[SUPPLIED DATA — start]

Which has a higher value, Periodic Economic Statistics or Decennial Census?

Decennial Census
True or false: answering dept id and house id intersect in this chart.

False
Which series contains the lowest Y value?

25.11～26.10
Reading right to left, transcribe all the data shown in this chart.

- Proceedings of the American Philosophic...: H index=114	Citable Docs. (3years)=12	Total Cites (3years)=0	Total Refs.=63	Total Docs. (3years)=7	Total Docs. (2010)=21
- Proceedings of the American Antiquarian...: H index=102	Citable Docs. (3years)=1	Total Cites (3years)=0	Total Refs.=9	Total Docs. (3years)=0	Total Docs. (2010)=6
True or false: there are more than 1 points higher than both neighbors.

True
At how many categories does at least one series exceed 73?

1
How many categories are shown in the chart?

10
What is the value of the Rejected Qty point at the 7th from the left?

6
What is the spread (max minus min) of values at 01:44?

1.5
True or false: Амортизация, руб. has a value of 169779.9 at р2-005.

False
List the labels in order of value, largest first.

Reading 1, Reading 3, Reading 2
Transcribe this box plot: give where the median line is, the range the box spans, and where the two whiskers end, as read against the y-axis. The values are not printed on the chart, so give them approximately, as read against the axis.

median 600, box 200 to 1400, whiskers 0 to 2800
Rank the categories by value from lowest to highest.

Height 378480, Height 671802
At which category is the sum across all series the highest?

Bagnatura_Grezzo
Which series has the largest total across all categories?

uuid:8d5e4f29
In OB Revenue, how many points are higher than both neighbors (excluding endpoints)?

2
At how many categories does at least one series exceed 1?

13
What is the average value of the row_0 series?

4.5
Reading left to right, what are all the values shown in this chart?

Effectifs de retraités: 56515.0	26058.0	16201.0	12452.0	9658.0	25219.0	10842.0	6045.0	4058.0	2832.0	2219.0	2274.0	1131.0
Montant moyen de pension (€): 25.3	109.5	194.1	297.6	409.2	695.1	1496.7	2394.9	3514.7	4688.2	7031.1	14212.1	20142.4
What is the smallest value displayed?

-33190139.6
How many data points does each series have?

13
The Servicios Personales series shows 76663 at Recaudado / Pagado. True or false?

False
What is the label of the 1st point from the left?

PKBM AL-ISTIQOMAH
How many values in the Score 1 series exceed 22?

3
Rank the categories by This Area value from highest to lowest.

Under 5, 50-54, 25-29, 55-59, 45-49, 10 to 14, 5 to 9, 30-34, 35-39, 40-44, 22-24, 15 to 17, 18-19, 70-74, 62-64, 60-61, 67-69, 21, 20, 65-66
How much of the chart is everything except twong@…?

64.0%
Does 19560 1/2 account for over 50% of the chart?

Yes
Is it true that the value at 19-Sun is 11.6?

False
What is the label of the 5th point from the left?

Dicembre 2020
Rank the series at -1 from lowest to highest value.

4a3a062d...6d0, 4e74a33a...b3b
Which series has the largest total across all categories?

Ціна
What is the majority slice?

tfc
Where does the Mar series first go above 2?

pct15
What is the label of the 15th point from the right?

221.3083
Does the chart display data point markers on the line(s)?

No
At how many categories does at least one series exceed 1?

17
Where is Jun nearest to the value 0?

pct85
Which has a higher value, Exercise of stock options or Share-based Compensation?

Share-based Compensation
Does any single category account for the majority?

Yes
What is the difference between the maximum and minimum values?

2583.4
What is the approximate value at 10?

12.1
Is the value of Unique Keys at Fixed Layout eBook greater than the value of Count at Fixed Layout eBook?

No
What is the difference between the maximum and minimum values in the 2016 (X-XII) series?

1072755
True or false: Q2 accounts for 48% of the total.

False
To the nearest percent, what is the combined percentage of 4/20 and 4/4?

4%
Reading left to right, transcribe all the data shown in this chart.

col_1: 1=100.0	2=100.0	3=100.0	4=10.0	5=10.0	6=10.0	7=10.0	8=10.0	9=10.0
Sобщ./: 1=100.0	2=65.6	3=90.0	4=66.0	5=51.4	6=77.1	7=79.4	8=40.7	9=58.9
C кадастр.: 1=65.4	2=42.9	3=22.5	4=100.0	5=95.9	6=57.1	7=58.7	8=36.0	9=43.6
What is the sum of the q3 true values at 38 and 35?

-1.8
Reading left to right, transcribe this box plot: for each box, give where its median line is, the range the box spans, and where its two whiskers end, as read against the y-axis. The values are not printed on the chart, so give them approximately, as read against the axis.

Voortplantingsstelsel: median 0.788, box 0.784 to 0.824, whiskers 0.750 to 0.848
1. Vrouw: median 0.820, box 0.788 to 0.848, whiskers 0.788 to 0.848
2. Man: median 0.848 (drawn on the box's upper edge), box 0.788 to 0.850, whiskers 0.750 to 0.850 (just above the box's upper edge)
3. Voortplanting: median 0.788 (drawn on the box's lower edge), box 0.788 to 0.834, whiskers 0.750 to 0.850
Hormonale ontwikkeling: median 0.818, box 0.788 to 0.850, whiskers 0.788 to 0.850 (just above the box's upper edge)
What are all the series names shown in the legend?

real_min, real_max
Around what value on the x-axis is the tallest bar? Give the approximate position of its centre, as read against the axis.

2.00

[SUPPLIED DATA — finish]

DIRECTIONS => Gather every line of the records above that contains the word "median", matching its case exactly, and copy each one in full.

RESPONSE TO THIS EXERCISE =>
Transcribe this box plot: give where the median line is, the range the box spans, and where the two whiskers end, as read against the y-axis. The values are not printed on the chart, so give them approximately, as read against the axis.
median 600, box 200 to 1400, whiskers 0 to 2800
Reading left to right, transcribe this box plot: for each box, give where its median line is, the range the box spans, and where its two whiskers end, as read against the y-axis. The values are not printed on the chart, so give them approximately, as read against the axis.
Voortplantingsstelsel: median 0.788, box 0.784 to 0.824, whiskers 0.750 to 0.848
1. Vrouw: median 0.820, box 0.788 to 0.848, whiskers 0.788 to 0.848
2. Man: median 0.848 (drawn on the box's upper edge), box 0.788 to 0.850, whiskers 0.750 to 0.850 (just above the box's upper edge)
3. Voortplanting: median 0.788 (drawn on the box's lower edge), box 0.788 to 0.834, whiskers 0.750 to 0.850
Hormonale ontwikkeling: median 0.818, box 0.788 to 0.850, whiskers 0.788 to 0.850 (just above the box's upper edge)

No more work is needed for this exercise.